Collected data
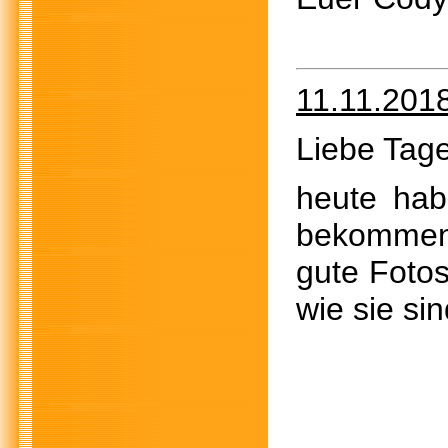
11.11.201
Liebe Tage
heute hab
bekommen.
gute Foto
wie sie sin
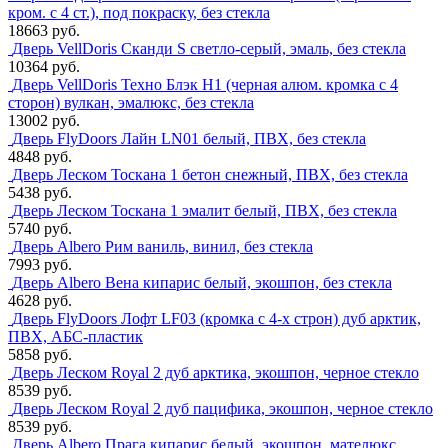
кром. с 4 ст.), под покраску, без стекла
18663 руб.
Дверь VellDoris Сканди S светло-серый, эмаль, без стекла
10364 руб.
Дверь VellDoris Техно Блэк H1 (черная алюм. кромка с 4
сторон) вулкан, эмалюкс, без стекла
13002 руб.
Дверь FlyDoors Лайн LN01 белый, ПВХ, без стекла
4848 руб.
Дверь Леском Тоскана 1 бетон снежный, ПВХ, без стекла
5438 руб.
Дверь Леском Тоскана 1 эмалит белый, ПВХ, без стекла
5740 руб.
Дверь Albero Рим ваниль, винил, без стекла
7993 руб.
Дверь Albero Вена кипарис белый, экошпон, без стекла
4628 руб.
Дверь FlyDoors Лофт LF03 (кромка с 4-х строн) дуб арктик,
ПВХ, АБС-пластик
5858 руб.
Дверь Леском Royal 2 дуб арктика, экошпон, черное стекло
8539 руб.
Дверь Леском Royal 2 дуб пацифика, экошпон, черное стекло
8539 руб.
Дверь Albero Прага кипарис белый, экошпон, мателюкс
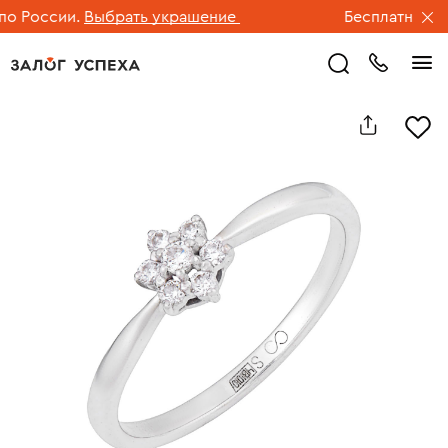
 России.
Выбрать украшение
Бесплатная дос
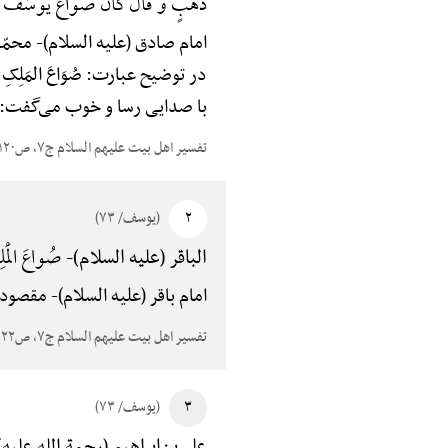
ذَهَبٍ وَ قَالَ کَانَ صُوَاعَ یُوسُفَ إِذْ
امام صادق (علیه السلام)-
محمّد
در توضیح عبارت: صُوَاعَ المَلِک
با صدایی رسا و خوب می‌گفت: خد
تفسیر اهل بیت علیهم السلام ج۷، ص۱۲۰
۲
(یوسف/ ۷۳)
صُواعَ الْمَل
الباقر (علیه السلام)-
امام باقر (علیه السلام)-
مقصود از
تفسیر اهل بیت علیهم السلام ج۷، ص۱۲۲
۳
(یوسف/ ۷۳)
علی‌بن‌إبراهیم (رحمة الله علیه)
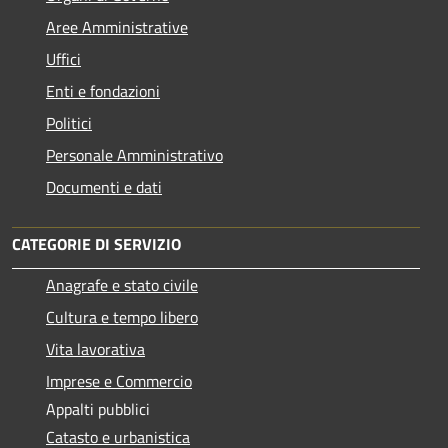
Aree Amministrative
Uffici
Enti e fondazioni
Politici
Personale Amministrativo
Documenti e dati
CATEGORIE DI SERVIZIO
Anagrafe e stato civile
Cultura e tempo libero
Vita lavorativa
Imprese e Commercio
Appalti pubblici
Catasto e urbanistica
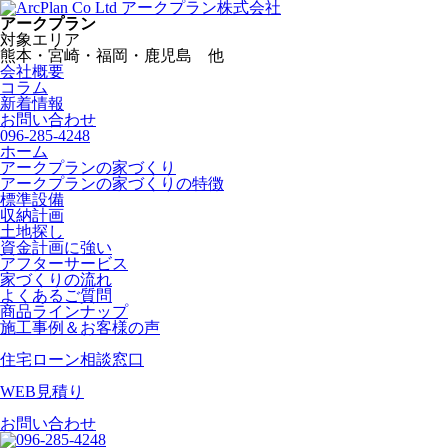
アークプラン株式会社
アークプラン
対象エリア
熊本・宮崎・福岡・鹿児島 他
会社概要
コラム
新着情報
お問い合わせ
096-285-4248
ホーム
アークプランの家づくり
アークプランの家づくりの特徴
標準設備
収納計画
土地探し
資金計画に強い
アフターサービス
家づくりの流れ
よくあるご質問
商品ラインナップ
施工事例＆お客様の声
住宅ローン相談窓口
WEB見積り
お問い合わせ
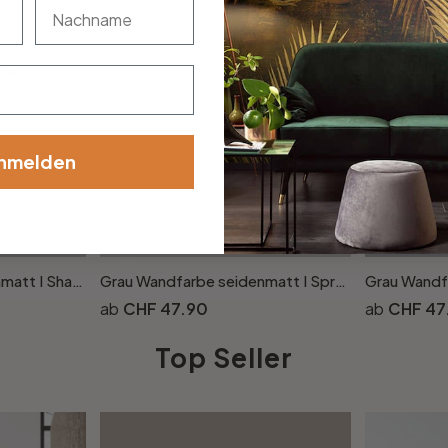
nachname
nmelden
Grau Wandfarbe seidenmatt I Shady Spice | elegante, moderne Atmosphäre schaffend | THE COLOR KITCHEN
Grau Wandfarbe seidenmatt I Sprat Fish | elegante, moderne Atmosphäre schaffend | THE COLOR KITCHEN
CHF 47.90
CHF 47
Top Seller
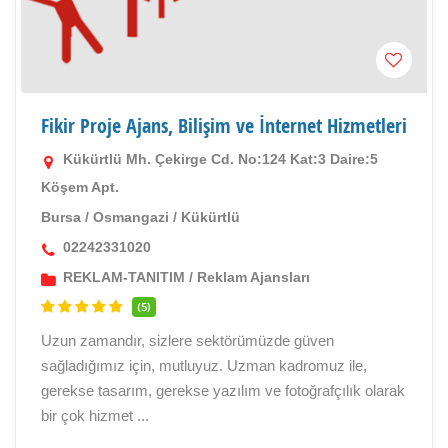
Fikir Proje Ajans, Bilişim ve İnternet Hizmetleri
Kükürtlü Mh. Çekirge Cd. No:124 Kat:3 Daire:5
Köşem Apt.
Bursa
/
Osmangazi
/
Kükürtlü
02242331020
REKLAM-TANITIM
/
Reklam Ajansları
(5)
Uzun zamandır, sizlere sektörümüzde güven
sağladığımız için, mutluyuz. Uzman kadromuz ile,
gerekse tasarım, gerekse yazılım ve fotoğrafçılık olarak
bir çok hizmet ...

- Assignment
Could you retype every line read from the items above, character for character, and leave the pictures out of your answer?

- Response to the task
11.11.201
Liebe Tage
heute hab
bekommen.
gute Foto
wie sie sin
кром. с 4 ст.), под покраску, без стекла
18663 руб.
Дверь VellDoris Сканди S светло-серый, эмаль, без стекла
10364 руб.
Дверь VellDoris Техно Блэк H1 (черная алюм. кромка с 4
сторон) вулкан, эмалюкс, без стекла
13002 руб.
Дверь FlyDoors Лайн LN01 белый, ПВХ, без стекла
4848 руб.
Дверь Леском Тоскана 1 бетон снежный, ПВХ, без стекла
5438 руб.
Дверь Леском Тоскана 1 эмалит белый, ПВХ, без стекла
5740 руб.
Дверь Albero Рим ваниль, винил, без стекла
7993 руб.
Дверь Albero Вена кипарис белый, экошпон, без стекла
4628 руб.
Дверь FlyDoors Лофт LF03 (кромка с 4-х строн) дуб арктик,
ПВХ, АБС-пластик
5858 руб.
Дверь Леском Royal 2 дуб арктика, экошпон, черное стекло
8539 руб.
Дверь Леском Royal 2 дуб пацифика, экошпон, черное стекло
8539 руб.
Дверь Albero Прага кипарис белый, экошпон, мателюкс
 России.
Выбрать украшение
Бесплатная дос
ذَهَبٍ وَ قَالَ کَانَ صُوَاعَ یُوسُفَ إِذْ
امام صادق (علیه السلام)-
محمّد
در توضیح عبارت: صُوَاعَ المَلِک
با صدایی رسا و خوب می‌گفت: خد
تفسیر اهل بیت علیهم السلام ج۷، ص۱۲۰
۲
(یوسف/ ۷۳)
صُواعَ الْمَل
الباقر (علیه السلام)-
امام باقر (علیه السلام)-
مقصود از
تفسیر اهل بیت علیهم السلام ج۷، ص۱۲۲
۳
(یوسف/ ۷۳)
علی‌بن‌إبراهیم (رحمة الله علیه)
Aree Amministrative
Uffici
Enti e fondazioni
Politici
Personale Amministrativo
Documenti e dati
CATEGORIE DI SERVIZIO
Anagrafe e stato civile
Cultura e tempo libero
Vita lavorativa
Imprese e Commercio
Appalti pubblici
Catasto e urbanistica
アークプラン株式会社
アークプラン
対象エリア
熊本・宮崎・福岡・鹿児島 他
会社概要
コラム
新着情報
お問い合わせ
096-285-4248
ホーム
アークプランの家づくり
アークプランの家づくりの特徴
標準設備
収納計画
土地探し
資金計画に強い
アフターサービス
家づくりの流れ
よくあるご質問
商品ラインナップ
施工事例＆お客様の声
住宅ローン相談窓口
WEB見積り
お問い合わせ
nachname
nmelden
Grau Wandfarbe seidenmatt I Shady Spice | elegante, moderne Atmosphäre schaffend | THE COLOR KITCHEN
Grau Wandfarbe seidenmatt I Sprat Fish | elegante, moderne Atmosphäre schaffend | THE COLOR KITCHEN
CHF 47.90
CHF 47
Top Seller
Fikir Proje Ajans, Bilişim ve İnternet Hizmetleri
Kükürtlü Mh. Çekirge Cd. No:124 Kat:3 Daire:5
Köşem Apt.
Bursa
/
Osmangazi
/
Kükürtlü
02242331020
REKLAM-TANITIM
/
Reklam Ajansları
(5)
Uzun zamandır, sizlere sektörümüzde güven
sağladığımız için, mutluyuz. Uzman kadromuz ile,
gerekse tasarım, gerekse yazılım ve fotoğrafçılık olarak
bir çok hizmet ...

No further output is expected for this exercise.